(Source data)
>>>>
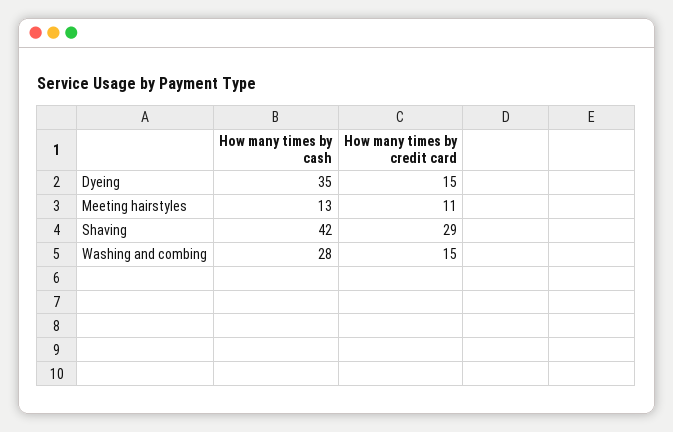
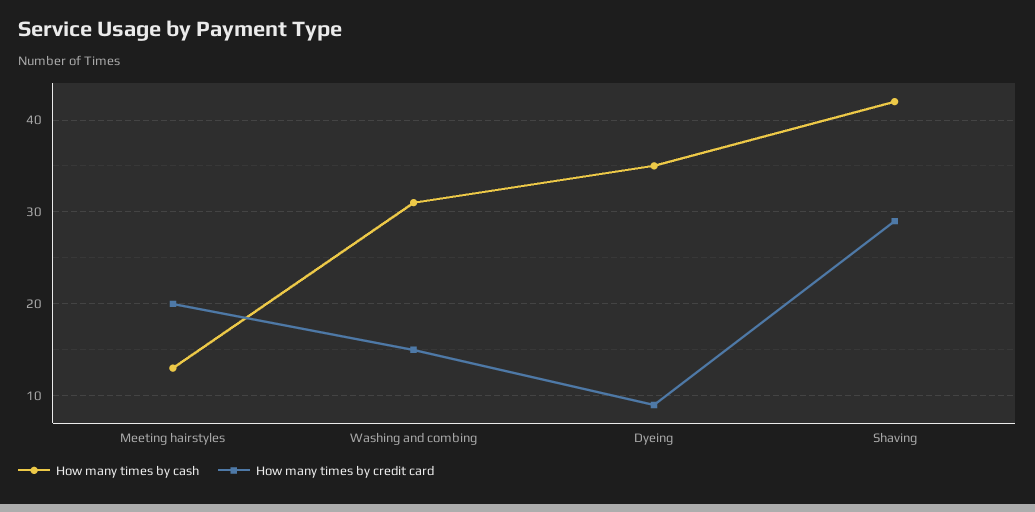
  {
    "How many times by cash": {
      "Dyeing": 35,
      "Meeting hairstyles": 13,
      "Shaving": 42,
-     "Washing and combing": 28
+     "Washing and combing": 31
    },
    "How many times by credit card": {
-     "Dyeing": 15,
+     "Dyeing": 9,
-     "Meeting hairstyles": 11,
+     "Meeting hairstyles": 20,
      "Shaving": 29,
      "Washing and combing": 15
    }
  }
<<<<
> [Exercise directions]: Scan the lines above for the word "combing", then copy each line that has it.

> [Written response]:
-     "Washing and combing": 28
+     "Washing and combing": 31
      "Washing and combing": 15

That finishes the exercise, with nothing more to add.